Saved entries
____________________

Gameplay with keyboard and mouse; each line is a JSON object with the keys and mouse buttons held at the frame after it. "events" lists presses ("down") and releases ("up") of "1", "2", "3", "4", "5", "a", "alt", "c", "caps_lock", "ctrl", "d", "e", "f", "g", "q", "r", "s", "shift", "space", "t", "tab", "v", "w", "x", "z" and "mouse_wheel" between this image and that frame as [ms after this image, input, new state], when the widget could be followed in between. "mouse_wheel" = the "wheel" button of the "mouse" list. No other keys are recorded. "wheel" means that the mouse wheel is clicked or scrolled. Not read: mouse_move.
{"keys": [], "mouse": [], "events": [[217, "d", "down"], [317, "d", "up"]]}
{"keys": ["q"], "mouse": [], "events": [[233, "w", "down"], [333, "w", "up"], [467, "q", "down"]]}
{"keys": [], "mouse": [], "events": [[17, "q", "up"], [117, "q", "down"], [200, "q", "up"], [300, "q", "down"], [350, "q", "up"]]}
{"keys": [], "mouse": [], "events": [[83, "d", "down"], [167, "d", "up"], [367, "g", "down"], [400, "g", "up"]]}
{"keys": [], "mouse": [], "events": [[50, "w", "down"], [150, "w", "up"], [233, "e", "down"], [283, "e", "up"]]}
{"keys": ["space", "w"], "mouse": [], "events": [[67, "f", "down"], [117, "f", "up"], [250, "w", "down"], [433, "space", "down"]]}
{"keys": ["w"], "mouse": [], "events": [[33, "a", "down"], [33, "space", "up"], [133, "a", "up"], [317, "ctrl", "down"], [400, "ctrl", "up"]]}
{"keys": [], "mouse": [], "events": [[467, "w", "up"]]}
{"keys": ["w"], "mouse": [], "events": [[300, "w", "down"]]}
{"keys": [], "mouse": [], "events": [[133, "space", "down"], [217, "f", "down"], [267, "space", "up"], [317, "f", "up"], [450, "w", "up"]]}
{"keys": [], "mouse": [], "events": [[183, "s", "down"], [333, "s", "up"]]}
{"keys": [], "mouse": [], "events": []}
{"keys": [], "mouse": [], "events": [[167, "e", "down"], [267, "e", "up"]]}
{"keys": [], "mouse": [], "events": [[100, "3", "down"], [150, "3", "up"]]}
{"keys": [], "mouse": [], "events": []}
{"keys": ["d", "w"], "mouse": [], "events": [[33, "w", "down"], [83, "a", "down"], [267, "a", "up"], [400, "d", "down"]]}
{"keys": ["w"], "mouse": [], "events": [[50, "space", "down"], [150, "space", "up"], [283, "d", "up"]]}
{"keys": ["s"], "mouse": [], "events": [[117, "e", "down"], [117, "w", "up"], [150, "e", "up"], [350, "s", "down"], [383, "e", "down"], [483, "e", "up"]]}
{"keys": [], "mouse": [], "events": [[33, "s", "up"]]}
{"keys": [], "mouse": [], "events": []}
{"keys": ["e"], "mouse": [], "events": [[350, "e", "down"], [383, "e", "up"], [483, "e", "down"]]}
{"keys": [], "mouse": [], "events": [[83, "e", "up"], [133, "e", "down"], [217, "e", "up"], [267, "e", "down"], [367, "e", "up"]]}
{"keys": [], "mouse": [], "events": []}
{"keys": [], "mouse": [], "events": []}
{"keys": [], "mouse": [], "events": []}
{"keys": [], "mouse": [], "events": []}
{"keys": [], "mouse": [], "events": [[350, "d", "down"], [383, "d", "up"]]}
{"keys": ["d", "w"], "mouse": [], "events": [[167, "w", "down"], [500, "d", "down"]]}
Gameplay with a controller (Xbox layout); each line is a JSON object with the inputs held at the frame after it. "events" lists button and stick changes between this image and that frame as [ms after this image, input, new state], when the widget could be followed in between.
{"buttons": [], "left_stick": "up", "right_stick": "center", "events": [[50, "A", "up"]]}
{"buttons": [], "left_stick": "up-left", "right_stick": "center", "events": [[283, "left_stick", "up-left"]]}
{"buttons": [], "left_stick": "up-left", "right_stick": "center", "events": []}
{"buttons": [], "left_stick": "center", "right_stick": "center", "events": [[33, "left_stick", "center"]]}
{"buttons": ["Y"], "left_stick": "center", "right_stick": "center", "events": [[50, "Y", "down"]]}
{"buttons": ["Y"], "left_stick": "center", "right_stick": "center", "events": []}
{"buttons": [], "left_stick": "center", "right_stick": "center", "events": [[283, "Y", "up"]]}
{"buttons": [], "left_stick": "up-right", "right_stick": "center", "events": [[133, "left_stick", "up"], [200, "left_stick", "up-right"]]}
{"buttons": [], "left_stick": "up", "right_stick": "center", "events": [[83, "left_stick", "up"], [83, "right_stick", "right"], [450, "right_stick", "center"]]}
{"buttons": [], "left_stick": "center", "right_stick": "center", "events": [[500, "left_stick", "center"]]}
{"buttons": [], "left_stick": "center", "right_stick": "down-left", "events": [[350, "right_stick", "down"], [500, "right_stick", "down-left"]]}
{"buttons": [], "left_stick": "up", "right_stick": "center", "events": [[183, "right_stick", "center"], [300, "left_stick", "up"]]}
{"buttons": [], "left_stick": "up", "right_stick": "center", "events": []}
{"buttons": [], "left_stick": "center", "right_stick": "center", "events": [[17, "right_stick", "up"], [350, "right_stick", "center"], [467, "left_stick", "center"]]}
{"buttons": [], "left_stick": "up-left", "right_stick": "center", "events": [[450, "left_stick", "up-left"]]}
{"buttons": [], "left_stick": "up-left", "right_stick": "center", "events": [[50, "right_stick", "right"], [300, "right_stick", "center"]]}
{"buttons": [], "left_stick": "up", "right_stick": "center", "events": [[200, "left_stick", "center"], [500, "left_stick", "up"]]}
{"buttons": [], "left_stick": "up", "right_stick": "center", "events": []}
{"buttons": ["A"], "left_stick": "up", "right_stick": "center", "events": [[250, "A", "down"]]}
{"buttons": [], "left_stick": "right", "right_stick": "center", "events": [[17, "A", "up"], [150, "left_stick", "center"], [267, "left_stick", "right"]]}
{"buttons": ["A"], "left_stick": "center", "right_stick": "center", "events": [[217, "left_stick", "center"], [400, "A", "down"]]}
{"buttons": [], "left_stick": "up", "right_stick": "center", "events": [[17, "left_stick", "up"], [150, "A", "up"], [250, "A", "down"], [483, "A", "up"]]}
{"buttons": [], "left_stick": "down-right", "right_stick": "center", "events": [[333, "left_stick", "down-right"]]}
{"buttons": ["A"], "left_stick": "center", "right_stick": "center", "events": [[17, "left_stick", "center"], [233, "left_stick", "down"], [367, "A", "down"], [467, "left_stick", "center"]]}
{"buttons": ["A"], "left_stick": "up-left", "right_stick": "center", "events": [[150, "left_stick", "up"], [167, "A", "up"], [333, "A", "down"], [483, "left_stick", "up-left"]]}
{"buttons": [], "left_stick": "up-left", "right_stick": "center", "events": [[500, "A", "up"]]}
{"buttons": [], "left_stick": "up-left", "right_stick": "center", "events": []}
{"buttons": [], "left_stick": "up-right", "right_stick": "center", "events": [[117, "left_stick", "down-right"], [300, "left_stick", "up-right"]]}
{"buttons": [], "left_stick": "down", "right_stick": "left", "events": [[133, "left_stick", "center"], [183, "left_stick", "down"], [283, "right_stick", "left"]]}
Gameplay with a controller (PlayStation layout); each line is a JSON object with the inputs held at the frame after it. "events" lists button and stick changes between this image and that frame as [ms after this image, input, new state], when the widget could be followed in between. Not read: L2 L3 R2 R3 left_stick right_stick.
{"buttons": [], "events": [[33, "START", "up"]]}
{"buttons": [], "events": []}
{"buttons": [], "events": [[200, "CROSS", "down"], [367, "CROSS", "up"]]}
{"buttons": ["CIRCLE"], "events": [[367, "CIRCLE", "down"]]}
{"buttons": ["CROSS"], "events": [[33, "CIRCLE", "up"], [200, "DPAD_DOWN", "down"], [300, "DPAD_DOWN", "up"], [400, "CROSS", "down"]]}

____________________

WORK ITEM
Which lines above contain "CIRCLE"? Show each of them.

EXPECTED ANSWER
{"buttons": ["CIRCLE"], "events": [[367, "CIRCLE", "down"]]}
{"buttons": ["CROSS"], "events": [[33, "CIRCLE", "up"], [200, "DPAD_DOWN", "down"], [300, "DPAD_DOWN", "up"], [400, "CROSS", "down"]]}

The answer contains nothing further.